Research Overview
The Siegel Lab develops novel enzyme catalysts through a combination of dry-lab computational tools coupled with wet-lab genetic, microbiological, and analytical chemical methods. The general workflow follows the Design-Build-Test cycle. Design: Computational tools are used and developed to model to predict optimal protein sequence and structures that are hypothesized to enable catalysis. Build: Genes that encode the design protein sequences are synthesized, and their corresponding protein products are produced. Test: We use a combination of analytical chemistry techniques (e.g. fluorescence and absorbance spectrophotometry, liquid and gas chromatography, mass spectrometry, and NMR) to characterize the functionality of the computationally designed enzymes. In some cases, the proteins will be purified for in vitro kinetic characterization. In other cases, we will build in vivo systems to determine titer, productivity, and yield. This is done both on our own and in collaboration with groups around the world.
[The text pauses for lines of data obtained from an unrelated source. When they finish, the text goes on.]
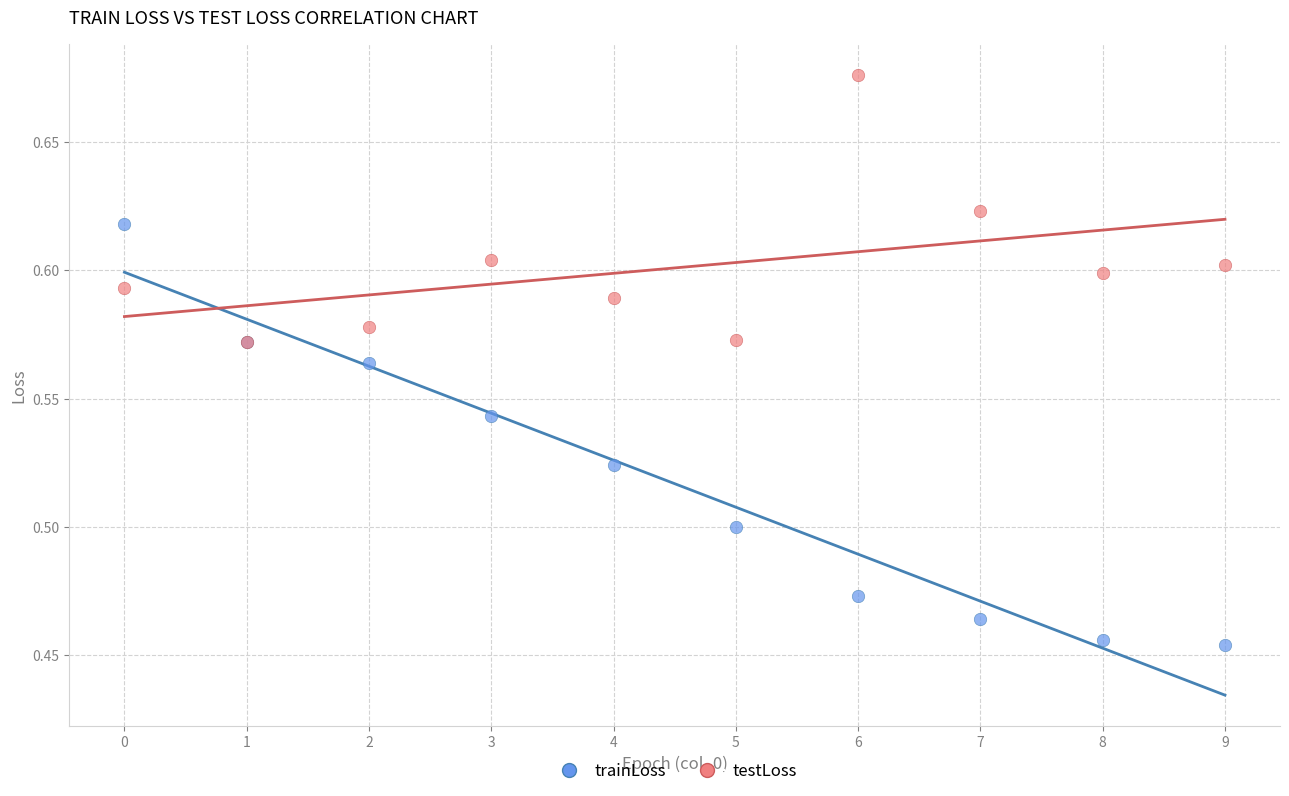

Which series reaches the maximum Y coordinate?

testLoss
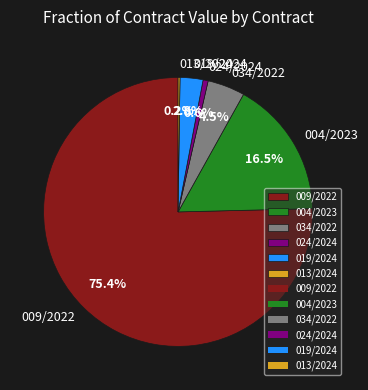

Which category has the biggest portion of the pie?

009/2022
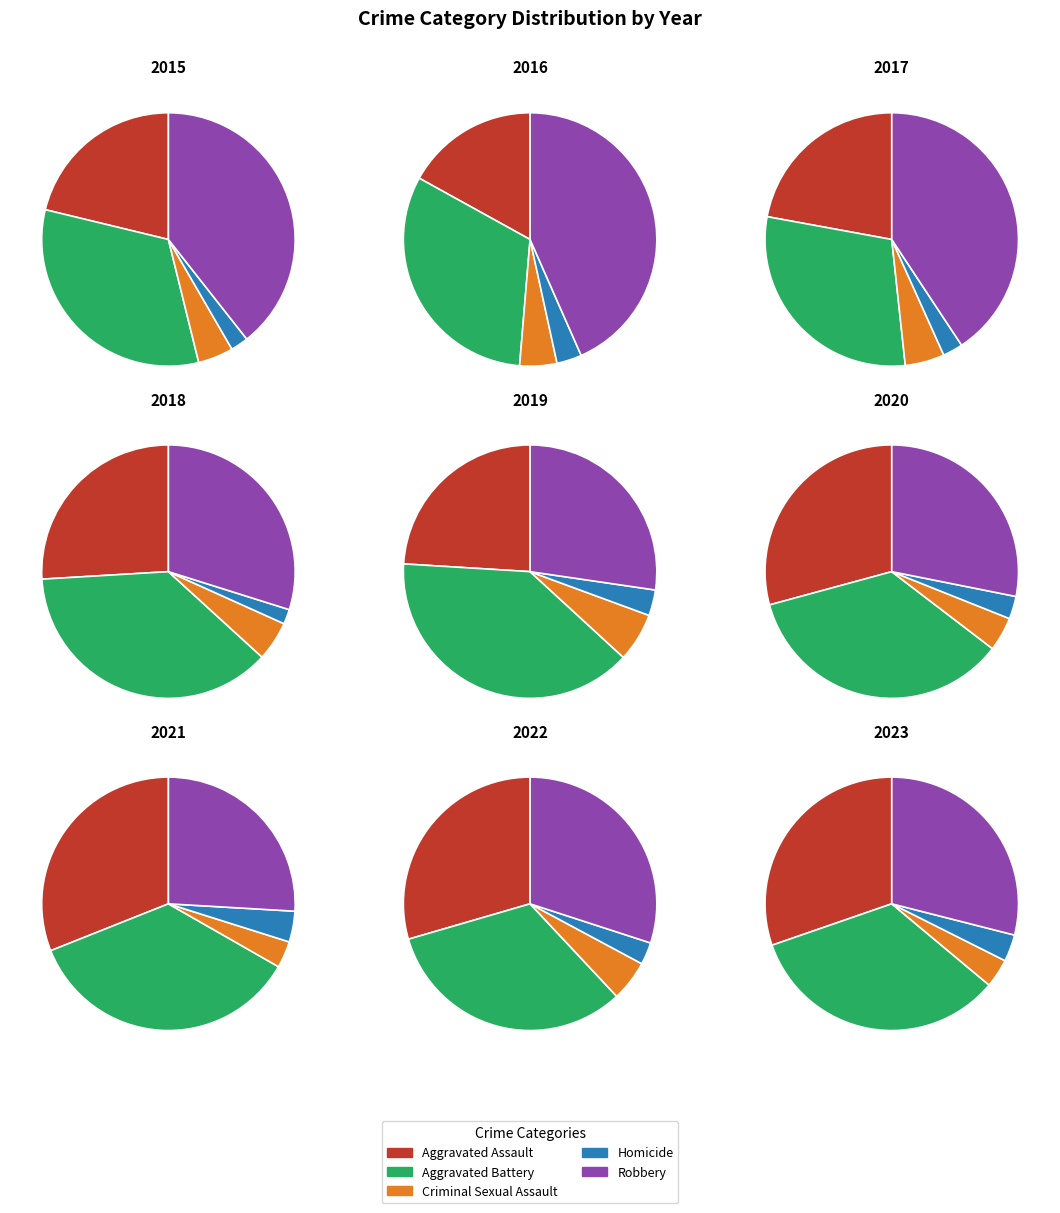

Does any single category account for the majority?

No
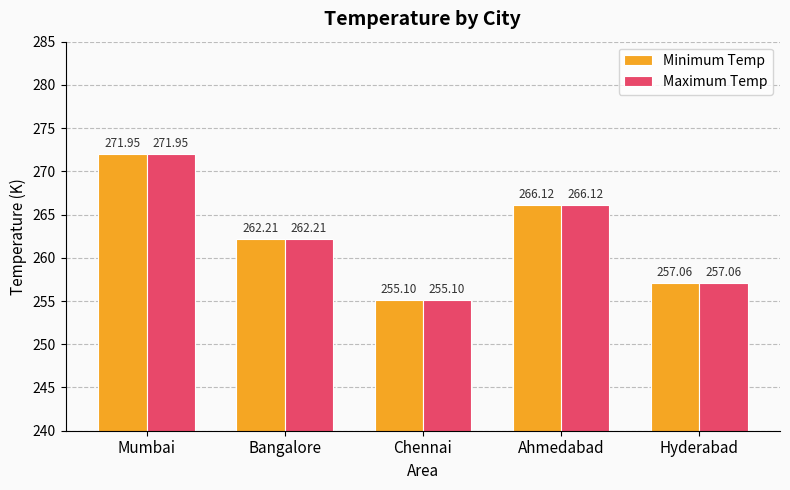

What are all the series names shown in the legend?

Minimum Temp, Maximum Temp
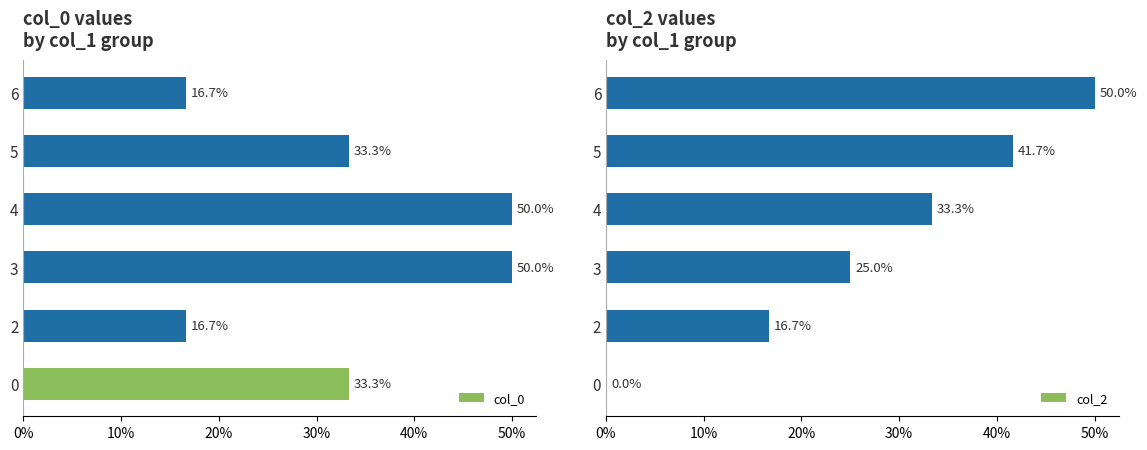

Is it true that col_2 equals 25.0 at 3?

True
Unlocking the Hidden Potential of Our Food System
Due to the incredible advances in computational, genetic, and analytical technologies we have a unique opportunity to transform our food system to enable safe, sustainable, and secure nutrition for all. While personalized nutrition that maximizes natural resource utilization and human health outcomes is not a new goal, the ability to achieve this goal is finally possible. In the Siegel lab we are utilizing computational, genetic, and analytical technologies to discover and design enzymes that unlock the hidden potential of our food system. Through these efforts we aim to deliver unprecedented nutritional benefits from the foods we eat, while minimizing the resources needed for production, and without requiring us to move away from the foods we love that often define our cultural heritage and identity.
Next Generation Therapeutics
Proteins are the fastest growing sector of therapeutics. We plan to generate next generation protein therapies by developing enzyme catalysts with highly targeted functions. This will enable highly specific molecular reactions to be catalyzed in the human body with minimal side effects. We will focus on developing novel protein therapeutics that could potentially enable novel treatments for cancer, autoimmune disorders, diabetes, and obesity.
Renewable Fuels and Chemicals
A large fraction of today's oil goes towards long range transportation and chemicals used for making materials. These products are unlikely to be replaced by batteries. While oil naturally forms of millions of years, it would be ideal to design catalysts to rapidly produce specific components of oil. However, for most of the desired chemical compounds there is no natural transformation route from readily available renewable feedstocks into high-value petrochemicals (except for time, heat, and pressure, from which product mixes are made).
One possible route to address these challenges is the application of biotechnology to engineer systems for the production of fuels, materials, and the conversion of carbon dioxide into value-added products. Current efforts have primarily focused on combining several existing biological parts, however there are many products and routes that will be inaccessible if limited solely to naturally occurring parts. Therefore, the development of biological systems to produce products not found in nature will require the design of parts with novel functions.
Waste Remediation
Modern society has produced many chemicals that enable us to control the environment around us. Some examples of these chemicals are herbicides and nerve agents. When these chemicals are used however a significant amount of waste and environmental contamination is produced and is difficult to neutralize. Therefore, we plan to develop enzymes that can be applied to effected areas and neutralize the chemicals. As enzymes are made of amino acids, they pose minimal risk to the environment and will be readily integrated into the natural carbon cycle.
Development of Next Generation Computational Design Methods
We are deeply interested in further developing computational methods that integrate modern molecular modeling tools with human knowledge and empirically generated data. This ranges from developing large data sets of biophysically characterized enzyme variants to train new data-driven design algorithms, to exploring how to utilize and effectively search for a function of interest within the massive protein sequence databases (180-million sequences and growing) now available, to integrating what we know about enzyme chemistry into molecular modeling pipelines to create the atomically accurate structures needed for design efforts. Through the use and development of these new tools and methods we can increase the chances of success in our applied efforts (e.g. unlocking the hidden potential of our food system).